If there is one work in Populism that illustrates the relationship of populist politics to contemporary art, it is the video documentary by Nicolas Tremblay about a project realized by Thomas Hirschhorn at the Centre Cultural Suisse in Paris. Swiss Swiss Democracy is an exhaustive memory of an exhibition as a political statement against the state of affairs in the artistʼs home country – a protest against the election of Christoph Blocher to the Federal Council of Switzerland. Having refused to participate in any exhibitions in Switzerland, Hirschhorn used the opportunity to pose questions about the state of democracy, transforming the space of the exhibition into a forum mimicking the chaotic format of his previous installations to include a lecture by the philosopher Markus Steinweg and a play by the Gwenael Morin Company, based on William Tell, the mythological founder of Switzerland. The Swiss government, ﬁnding the initiative a misuse of state funds, cut approximately a million Swiss francs from the annual budget of Pro Helvetia, the foundation for visual art. At one level, Hirschhornʼs project rendered transparent the aims of state funding agencies that support programming that promotes populist agendas. At another level, the documentary Swiss Swiss Democracy serves as both artwork and archive documenting how the space of exhibition can be transformed into a sphere of action which criticizes the funding mechanisms that serve to fuel the global tourism industry.

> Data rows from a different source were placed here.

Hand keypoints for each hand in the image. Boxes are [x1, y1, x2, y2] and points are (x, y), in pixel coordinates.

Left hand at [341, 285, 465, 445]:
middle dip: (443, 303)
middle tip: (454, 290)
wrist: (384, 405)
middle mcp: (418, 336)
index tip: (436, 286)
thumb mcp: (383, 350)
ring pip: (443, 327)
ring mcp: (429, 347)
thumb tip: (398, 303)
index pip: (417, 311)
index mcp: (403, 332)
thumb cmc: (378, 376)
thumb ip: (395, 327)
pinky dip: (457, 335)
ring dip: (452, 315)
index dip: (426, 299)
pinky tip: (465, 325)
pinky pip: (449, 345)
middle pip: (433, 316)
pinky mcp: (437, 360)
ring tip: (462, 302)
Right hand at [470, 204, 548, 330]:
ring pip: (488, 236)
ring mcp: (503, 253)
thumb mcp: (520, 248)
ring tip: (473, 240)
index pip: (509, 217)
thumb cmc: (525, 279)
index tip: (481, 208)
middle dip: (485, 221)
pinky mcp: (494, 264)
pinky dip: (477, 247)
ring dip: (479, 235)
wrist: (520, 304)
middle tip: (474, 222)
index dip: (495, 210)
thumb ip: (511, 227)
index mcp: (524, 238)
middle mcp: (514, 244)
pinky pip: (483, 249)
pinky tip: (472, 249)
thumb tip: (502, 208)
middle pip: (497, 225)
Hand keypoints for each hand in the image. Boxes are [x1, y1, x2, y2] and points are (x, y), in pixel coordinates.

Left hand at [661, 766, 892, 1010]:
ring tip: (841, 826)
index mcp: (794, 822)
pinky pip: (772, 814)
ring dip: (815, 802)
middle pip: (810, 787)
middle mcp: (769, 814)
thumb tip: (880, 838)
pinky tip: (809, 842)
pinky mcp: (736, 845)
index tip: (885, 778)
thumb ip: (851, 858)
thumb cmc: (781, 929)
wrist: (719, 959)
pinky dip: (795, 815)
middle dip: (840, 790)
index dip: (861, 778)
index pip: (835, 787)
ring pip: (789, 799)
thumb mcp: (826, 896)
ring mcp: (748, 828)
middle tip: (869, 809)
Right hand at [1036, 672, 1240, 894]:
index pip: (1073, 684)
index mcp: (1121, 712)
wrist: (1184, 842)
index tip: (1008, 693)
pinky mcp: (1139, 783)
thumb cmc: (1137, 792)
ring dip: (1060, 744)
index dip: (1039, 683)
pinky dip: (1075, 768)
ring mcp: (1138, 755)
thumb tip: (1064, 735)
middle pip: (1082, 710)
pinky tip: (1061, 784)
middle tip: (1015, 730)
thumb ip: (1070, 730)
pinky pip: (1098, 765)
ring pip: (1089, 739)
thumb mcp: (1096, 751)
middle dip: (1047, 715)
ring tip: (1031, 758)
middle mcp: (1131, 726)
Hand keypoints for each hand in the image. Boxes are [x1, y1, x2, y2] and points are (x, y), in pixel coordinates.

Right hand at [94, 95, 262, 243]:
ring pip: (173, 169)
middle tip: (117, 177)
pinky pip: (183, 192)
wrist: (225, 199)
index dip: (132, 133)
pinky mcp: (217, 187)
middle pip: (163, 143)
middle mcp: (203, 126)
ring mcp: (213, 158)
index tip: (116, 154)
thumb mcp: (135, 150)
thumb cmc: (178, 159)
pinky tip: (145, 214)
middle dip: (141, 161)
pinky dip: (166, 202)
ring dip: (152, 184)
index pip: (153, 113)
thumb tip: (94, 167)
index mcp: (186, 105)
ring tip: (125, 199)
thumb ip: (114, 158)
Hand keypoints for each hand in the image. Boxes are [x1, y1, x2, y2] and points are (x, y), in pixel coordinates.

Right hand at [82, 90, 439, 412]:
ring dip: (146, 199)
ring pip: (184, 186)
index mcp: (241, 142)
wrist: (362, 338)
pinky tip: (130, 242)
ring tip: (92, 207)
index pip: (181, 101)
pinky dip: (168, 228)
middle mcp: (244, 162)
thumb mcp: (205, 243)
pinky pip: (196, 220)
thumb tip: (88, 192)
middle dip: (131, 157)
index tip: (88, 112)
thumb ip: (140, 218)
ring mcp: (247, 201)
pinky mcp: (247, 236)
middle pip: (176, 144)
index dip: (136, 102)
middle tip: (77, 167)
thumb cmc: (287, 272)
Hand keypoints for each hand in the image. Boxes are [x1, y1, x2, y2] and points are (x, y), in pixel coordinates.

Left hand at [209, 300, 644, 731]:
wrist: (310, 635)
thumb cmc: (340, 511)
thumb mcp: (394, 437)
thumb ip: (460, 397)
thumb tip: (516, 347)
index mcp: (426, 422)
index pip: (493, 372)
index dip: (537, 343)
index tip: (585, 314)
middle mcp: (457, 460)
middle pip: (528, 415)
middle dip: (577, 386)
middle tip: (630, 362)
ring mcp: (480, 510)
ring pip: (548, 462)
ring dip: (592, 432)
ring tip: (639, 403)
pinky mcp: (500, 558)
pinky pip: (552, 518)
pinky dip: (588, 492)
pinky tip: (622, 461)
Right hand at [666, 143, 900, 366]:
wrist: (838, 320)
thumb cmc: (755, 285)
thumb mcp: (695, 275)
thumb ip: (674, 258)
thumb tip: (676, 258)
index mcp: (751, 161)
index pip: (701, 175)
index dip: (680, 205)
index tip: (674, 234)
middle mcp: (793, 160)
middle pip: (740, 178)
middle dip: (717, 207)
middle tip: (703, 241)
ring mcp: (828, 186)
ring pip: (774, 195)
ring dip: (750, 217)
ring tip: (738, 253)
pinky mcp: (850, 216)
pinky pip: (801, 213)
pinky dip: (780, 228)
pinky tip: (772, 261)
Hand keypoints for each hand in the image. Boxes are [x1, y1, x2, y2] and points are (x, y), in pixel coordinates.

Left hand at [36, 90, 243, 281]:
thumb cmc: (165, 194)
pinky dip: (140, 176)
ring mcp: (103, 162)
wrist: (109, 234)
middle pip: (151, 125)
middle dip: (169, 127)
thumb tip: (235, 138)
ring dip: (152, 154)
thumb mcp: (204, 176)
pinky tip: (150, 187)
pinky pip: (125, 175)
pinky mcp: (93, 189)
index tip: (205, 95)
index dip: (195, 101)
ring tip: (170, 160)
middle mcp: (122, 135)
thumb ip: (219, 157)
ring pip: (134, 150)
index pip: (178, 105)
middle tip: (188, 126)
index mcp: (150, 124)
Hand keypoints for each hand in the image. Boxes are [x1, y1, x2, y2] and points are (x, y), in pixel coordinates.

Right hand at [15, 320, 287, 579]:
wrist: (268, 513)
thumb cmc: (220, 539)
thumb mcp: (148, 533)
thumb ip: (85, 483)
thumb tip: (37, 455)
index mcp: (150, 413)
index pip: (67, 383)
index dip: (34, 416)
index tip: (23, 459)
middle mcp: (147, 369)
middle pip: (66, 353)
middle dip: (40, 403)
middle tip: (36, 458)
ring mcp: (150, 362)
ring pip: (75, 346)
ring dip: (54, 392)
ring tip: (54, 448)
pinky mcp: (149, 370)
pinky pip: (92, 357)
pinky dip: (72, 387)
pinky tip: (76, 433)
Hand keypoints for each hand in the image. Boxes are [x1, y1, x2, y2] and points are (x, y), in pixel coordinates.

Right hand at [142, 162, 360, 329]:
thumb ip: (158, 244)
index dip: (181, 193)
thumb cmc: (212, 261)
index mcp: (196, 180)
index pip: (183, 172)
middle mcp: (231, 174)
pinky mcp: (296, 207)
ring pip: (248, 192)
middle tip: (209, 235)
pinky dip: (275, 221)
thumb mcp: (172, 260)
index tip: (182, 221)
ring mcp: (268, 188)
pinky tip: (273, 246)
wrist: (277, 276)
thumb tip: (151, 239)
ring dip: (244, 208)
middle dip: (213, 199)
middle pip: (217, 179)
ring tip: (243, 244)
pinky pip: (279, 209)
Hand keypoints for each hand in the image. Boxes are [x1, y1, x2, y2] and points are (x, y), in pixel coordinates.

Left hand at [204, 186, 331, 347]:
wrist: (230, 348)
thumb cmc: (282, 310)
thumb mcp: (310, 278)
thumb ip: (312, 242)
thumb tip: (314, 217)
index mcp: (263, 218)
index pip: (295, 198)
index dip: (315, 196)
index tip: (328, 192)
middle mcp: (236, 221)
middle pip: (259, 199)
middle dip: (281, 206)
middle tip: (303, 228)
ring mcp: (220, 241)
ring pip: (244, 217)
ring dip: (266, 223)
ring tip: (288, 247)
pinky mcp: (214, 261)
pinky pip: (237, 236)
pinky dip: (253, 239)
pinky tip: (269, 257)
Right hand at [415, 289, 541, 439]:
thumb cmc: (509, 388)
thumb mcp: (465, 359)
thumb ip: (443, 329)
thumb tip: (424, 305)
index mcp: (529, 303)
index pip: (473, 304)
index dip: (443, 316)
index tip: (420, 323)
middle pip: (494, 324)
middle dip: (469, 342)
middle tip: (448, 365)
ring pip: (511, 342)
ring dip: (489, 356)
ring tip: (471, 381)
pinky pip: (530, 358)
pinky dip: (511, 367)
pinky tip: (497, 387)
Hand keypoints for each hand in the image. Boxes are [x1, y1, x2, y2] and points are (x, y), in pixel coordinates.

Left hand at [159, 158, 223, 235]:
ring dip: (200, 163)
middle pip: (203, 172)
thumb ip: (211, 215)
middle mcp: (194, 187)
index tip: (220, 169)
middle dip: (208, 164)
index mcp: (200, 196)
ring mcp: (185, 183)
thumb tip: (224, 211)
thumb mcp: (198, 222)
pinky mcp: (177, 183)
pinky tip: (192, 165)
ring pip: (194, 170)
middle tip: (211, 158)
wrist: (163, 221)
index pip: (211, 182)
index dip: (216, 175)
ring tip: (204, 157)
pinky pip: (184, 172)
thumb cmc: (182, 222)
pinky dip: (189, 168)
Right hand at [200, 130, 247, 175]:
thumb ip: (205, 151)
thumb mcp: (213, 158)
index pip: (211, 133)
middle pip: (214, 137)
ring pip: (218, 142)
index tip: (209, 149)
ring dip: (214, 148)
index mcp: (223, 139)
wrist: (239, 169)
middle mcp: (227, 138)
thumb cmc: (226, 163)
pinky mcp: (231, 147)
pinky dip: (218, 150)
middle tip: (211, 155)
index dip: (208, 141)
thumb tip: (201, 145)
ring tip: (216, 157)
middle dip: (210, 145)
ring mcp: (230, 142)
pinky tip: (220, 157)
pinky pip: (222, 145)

Although not itself a work of art Be What You Want But Stay Where You Are, an exhibition curated by Documenta curator Roger Buergel at Witte de Witte, attempts to show how art involves ʻa set of actions that acts upon other actionsʼ. It shares Populismʼs concern with government and models of community, but it articulates it more coherently. The works support a collective idea: they are less viable in their own right but function through their relations to one another. Resisting the temptation to make a grand statement about Europe, Buergel concentrates on creating a modest ʻgroup portraitʼ. The presentation of works is formal and reductive, using strategies central to conceptualismʼs aesthetic regime. Resisting the formulaic tendency to discount matters of presentation for works that are socially and politically conﬁgured, Buergel concentrates on ways to re-engage ʻartʼs capacity to act only through the aesthetic processʼ. The show departs from a Dutch group portrait from the so-called Golden Age, not just as an egalitarian model of community, but as a recasting of sensible form. Buergel proceeds to convey a ʻspace of art as a space of actionʼ that is mute but effective in redirecting our attention back to content. A backlit slide projection, Parallax, by Andrea Geyer, revolving around themes of city, nationhood and citizenship, is particularly poignant. Like other works in the show, it approaches artistic practice, if not by refocusing on processes of production, then by entering the ﬁeld of the political through aesthetic possibilities that prompt one to listen, rather than simply to watch.